Don’t Call a Collision an “Accident” Says the National Highway Traffic Safety Administration
At Harvard University’s School of Public Health Conference in May 2017, National Highway Traffic Safety Administration (NHTSA) Administrator Mark R. Rosekind, Ph.D., advised that for the NHTSA, a crash is not an accident. Dr. Rosenkind suggested using other words instead including collisions, crashes, or incidents.
The NHTSA, the US’s premier traffic safety agency, launched their “crashes are not accidents” campaign over 20 years ago in 1997. The term accident often gives the impression that the incident was out of human control. However, many of the over 32,000 deaths on the roads nationwide in 2014 were preventable. Therefore, the change in language use is key, although admittedly it is tough to get people to change their language habits.
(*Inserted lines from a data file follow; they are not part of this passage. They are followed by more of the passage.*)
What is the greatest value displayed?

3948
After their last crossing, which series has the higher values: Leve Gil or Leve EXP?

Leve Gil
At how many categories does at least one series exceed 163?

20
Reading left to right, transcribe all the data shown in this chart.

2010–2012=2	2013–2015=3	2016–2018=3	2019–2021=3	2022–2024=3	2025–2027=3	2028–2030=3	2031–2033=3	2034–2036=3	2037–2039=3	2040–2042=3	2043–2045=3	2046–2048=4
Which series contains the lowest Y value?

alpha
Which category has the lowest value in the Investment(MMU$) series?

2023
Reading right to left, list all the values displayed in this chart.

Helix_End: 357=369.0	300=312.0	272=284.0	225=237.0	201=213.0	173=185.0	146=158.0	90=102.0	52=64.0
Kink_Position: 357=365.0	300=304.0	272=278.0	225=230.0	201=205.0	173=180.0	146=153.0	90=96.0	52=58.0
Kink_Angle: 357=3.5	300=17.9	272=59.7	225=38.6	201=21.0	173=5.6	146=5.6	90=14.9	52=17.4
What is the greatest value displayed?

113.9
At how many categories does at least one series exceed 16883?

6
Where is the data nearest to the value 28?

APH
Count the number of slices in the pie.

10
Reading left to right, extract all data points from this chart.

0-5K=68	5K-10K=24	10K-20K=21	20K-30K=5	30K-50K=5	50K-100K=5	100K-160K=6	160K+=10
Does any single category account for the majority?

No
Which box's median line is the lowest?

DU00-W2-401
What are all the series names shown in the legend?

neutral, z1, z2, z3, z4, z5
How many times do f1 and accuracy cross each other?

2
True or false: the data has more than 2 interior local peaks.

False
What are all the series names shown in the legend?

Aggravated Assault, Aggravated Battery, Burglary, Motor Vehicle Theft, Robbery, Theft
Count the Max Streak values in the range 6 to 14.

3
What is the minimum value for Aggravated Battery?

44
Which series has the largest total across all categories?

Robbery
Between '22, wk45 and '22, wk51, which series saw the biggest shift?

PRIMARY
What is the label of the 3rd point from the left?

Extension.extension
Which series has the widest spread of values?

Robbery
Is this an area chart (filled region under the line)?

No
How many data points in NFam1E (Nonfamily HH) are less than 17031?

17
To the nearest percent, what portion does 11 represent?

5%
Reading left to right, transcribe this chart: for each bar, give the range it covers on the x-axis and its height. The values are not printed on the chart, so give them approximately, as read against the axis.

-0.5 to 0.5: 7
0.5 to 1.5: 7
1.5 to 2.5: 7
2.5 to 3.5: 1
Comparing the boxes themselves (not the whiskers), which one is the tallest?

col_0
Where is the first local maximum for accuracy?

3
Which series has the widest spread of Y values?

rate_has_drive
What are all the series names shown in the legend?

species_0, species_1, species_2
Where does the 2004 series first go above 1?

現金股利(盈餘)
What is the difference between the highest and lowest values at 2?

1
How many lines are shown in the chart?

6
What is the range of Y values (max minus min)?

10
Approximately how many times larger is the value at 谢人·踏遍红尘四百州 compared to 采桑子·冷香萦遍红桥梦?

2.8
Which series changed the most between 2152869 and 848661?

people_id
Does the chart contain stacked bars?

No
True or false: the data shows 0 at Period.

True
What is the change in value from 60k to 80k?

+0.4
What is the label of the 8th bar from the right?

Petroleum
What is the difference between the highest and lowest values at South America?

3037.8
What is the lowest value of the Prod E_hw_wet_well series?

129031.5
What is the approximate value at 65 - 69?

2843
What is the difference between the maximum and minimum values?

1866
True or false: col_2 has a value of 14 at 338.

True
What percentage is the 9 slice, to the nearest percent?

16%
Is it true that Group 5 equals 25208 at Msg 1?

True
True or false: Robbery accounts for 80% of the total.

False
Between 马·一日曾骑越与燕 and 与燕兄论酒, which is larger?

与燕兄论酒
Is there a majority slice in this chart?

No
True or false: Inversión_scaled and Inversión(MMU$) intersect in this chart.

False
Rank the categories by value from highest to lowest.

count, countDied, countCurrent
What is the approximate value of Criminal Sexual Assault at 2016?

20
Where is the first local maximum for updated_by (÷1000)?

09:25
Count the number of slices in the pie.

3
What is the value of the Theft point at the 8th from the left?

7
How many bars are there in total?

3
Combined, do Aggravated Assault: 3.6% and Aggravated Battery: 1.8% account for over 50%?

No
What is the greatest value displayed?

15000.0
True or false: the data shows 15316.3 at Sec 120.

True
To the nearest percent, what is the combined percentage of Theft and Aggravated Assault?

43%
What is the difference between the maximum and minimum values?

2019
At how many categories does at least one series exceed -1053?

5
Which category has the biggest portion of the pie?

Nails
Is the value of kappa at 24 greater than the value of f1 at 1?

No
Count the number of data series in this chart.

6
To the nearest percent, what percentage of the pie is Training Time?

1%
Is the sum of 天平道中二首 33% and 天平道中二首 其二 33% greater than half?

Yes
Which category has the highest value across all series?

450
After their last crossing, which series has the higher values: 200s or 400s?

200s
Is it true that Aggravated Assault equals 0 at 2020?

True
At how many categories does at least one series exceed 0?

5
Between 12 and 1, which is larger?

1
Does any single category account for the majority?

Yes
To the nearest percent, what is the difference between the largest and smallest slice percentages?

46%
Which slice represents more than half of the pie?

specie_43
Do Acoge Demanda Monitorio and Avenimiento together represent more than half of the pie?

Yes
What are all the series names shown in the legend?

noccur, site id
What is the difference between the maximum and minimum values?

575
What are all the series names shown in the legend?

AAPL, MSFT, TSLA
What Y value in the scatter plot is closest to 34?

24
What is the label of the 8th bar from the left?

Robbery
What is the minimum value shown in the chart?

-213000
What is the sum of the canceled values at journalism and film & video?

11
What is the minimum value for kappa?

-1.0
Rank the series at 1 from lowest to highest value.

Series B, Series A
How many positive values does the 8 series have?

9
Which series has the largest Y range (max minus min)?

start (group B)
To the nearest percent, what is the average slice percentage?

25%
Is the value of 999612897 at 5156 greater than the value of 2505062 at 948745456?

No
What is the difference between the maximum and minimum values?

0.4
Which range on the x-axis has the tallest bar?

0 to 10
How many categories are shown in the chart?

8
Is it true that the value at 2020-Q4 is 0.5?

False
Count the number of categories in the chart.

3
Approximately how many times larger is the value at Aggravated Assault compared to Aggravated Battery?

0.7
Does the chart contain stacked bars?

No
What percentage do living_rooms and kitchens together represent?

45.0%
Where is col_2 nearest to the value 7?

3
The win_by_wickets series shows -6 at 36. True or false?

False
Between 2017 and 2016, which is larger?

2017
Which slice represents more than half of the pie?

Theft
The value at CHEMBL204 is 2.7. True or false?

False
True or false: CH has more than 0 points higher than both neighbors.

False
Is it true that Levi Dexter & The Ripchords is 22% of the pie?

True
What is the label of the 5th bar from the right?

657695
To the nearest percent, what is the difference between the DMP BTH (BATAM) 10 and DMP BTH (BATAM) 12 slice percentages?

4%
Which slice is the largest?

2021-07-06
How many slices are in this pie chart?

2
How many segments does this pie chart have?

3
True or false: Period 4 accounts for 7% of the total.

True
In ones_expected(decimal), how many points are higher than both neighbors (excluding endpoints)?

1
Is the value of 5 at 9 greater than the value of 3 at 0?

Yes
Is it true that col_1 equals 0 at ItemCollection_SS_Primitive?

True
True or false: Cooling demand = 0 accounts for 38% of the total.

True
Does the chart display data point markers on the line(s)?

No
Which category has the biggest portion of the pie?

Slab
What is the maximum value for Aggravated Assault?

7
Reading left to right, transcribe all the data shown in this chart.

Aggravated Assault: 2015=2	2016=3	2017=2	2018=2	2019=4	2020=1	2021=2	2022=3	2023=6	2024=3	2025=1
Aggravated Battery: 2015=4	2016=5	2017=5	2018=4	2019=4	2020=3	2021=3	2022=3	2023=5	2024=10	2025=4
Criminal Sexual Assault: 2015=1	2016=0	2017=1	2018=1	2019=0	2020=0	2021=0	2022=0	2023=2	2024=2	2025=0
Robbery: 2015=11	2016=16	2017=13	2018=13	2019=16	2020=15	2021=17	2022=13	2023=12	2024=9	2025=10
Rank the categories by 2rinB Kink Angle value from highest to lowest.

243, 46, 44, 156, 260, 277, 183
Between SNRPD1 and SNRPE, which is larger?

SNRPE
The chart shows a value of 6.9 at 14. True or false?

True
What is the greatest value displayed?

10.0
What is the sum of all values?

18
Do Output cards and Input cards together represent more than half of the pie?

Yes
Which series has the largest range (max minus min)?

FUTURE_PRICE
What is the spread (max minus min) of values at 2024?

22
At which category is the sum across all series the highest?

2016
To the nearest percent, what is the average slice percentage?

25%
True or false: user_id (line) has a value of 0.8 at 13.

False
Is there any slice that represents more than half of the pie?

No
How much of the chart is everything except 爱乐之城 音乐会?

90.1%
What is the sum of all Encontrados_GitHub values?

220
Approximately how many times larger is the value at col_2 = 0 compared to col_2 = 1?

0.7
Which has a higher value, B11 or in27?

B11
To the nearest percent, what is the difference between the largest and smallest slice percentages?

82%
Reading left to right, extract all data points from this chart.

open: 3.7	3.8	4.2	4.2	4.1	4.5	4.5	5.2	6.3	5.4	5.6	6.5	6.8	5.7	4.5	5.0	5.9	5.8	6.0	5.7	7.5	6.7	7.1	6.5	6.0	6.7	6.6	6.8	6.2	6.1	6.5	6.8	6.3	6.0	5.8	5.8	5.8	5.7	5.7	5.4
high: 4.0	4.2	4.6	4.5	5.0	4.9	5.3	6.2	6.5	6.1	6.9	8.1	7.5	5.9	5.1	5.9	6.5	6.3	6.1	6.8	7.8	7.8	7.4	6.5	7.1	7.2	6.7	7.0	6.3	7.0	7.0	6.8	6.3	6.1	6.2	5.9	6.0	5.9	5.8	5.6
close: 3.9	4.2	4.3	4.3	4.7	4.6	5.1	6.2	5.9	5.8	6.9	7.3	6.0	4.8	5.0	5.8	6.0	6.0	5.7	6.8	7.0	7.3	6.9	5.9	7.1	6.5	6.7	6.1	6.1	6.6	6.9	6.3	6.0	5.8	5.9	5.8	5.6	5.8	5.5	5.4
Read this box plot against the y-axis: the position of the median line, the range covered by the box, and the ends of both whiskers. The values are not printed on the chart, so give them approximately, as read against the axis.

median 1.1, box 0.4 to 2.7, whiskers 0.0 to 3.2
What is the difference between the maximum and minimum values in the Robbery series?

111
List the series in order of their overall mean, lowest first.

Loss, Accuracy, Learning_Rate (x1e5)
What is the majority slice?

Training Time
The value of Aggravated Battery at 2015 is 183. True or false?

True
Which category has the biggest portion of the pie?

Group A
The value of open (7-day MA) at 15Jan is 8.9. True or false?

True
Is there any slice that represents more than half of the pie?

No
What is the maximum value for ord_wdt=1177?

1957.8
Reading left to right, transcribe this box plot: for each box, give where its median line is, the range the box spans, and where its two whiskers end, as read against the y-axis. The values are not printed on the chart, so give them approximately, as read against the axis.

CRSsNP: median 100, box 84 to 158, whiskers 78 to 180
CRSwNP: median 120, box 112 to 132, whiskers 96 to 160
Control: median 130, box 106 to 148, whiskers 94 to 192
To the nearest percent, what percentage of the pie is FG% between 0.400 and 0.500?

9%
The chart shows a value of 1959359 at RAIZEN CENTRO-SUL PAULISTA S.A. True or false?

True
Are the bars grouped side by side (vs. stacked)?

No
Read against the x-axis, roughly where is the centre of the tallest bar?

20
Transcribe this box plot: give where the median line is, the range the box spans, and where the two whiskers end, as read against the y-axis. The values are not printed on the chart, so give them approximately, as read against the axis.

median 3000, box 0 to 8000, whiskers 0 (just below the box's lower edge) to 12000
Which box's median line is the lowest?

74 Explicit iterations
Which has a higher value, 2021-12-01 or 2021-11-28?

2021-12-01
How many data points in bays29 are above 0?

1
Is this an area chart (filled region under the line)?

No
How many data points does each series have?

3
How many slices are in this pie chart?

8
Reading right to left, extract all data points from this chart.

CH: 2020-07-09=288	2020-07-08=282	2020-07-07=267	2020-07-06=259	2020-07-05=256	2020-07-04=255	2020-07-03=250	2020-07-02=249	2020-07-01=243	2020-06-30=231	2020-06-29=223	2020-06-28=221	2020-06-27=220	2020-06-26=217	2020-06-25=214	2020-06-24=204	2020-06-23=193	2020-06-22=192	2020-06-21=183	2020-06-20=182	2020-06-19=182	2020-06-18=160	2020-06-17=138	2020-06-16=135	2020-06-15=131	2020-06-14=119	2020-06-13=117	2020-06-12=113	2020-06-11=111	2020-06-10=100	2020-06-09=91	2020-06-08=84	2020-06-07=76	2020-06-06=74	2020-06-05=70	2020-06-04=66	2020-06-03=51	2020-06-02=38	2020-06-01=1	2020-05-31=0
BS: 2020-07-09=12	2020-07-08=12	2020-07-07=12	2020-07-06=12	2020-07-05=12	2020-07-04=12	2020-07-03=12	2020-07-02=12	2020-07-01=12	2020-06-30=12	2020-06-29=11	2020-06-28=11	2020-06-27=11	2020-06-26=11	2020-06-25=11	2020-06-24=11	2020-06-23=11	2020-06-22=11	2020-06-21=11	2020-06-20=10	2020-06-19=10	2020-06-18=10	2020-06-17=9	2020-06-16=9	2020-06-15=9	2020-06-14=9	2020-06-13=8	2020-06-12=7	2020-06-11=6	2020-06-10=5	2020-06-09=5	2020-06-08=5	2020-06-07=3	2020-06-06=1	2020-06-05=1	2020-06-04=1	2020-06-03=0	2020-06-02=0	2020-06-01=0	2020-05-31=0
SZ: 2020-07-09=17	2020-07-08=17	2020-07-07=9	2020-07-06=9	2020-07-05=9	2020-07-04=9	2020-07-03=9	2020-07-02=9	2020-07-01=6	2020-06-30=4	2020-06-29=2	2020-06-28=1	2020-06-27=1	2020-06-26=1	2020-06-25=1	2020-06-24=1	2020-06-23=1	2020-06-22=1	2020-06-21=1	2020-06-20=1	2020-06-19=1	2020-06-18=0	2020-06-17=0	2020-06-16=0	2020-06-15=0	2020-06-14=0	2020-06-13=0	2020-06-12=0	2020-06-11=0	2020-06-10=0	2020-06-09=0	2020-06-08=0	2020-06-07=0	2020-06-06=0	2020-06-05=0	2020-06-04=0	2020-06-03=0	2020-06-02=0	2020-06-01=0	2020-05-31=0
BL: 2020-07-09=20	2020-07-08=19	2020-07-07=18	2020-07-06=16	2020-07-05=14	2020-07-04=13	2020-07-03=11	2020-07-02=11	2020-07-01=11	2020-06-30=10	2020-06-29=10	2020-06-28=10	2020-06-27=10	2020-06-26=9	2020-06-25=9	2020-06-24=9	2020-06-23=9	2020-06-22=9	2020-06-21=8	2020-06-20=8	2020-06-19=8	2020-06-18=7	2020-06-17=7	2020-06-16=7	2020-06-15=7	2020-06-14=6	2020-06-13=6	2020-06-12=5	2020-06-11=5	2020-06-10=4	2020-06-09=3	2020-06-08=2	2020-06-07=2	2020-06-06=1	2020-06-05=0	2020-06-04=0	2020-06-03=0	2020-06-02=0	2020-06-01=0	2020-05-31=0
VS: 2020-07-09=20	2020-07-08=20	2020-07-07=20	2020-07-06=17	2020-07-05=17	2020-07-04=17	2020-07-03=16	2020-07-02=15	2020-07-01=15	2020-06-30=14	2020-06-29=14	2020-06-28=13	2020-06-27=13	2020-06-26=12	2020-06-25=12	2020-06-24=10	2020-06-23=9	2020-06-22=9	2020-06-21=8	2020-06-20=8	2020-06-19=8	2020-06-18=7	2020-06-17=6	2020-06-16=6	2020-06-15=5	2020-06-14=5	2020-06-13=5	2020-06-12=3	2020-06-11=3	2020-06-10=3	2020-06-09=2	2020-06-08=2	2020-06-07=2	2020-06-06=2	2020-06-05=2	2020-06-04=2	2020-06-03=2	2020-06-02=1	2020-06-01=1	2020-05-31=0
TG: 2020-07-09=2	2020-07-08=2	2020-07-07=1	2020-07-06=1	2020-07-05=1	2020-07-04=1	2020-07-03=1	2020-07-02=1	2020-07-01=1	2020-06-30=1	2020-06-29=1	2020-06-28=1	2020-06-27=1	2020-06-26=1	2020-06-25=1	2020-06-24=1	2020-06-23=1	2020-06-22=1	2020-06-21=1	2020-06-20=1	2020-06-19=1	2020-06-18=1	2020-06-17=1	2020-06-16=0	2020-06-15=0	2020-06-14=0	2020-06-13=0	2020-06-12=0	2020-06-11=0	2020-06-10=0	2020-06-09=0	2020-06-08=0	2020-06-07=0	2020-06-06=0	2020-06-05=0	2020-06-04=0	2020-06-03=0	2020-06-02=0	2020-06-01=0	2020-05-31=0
An increasing number of safety advocates, grass-roots groups, and federal, state, and local leaders nationwide are campaigning to change a mentality which was trivializing the biggest cause of traffic incidents: human error.
For example, the Facebook page of the Ft. Bend County, Texas Sheriff’s Office proclaims, “Crashes Aren’t Accidents” and advises, “Let’s all work to drop the “A” word. Crashes happen because someone did something wrong. Drive safely.”
Nevada changed “accident” to “crash” across its state laws, including those laws covering insurance and police reports. In 2014, the city of New York put in place a procedure going forward as part of its Vision Zero Action Plan to decrease traffic fatalities including advising that it will not regard crashes as just traffic accidents. Several major cities such as San Francisco adopted similar policies.
New York-based advocacy group Families for Safe Streets, launched a campaign, “Let’s stop saying accident” which requests that followers pledge #CrashNotAccident. Over 4,000 people have signed up to date.
Close to 30 departments of transportation at the state level distanced themselves from the word “accident” when describing to roadway collisions. Finally, a policy adopted by The Associated Press utilizes the term “crash” when there is driver negligence.
The term accident implies that it is not the fault of any driver, crash is a neutral term that implies some type of misconduct. It is more accurate when describing why crashes happen. As the New York Times notes, “in our society language can be everything.”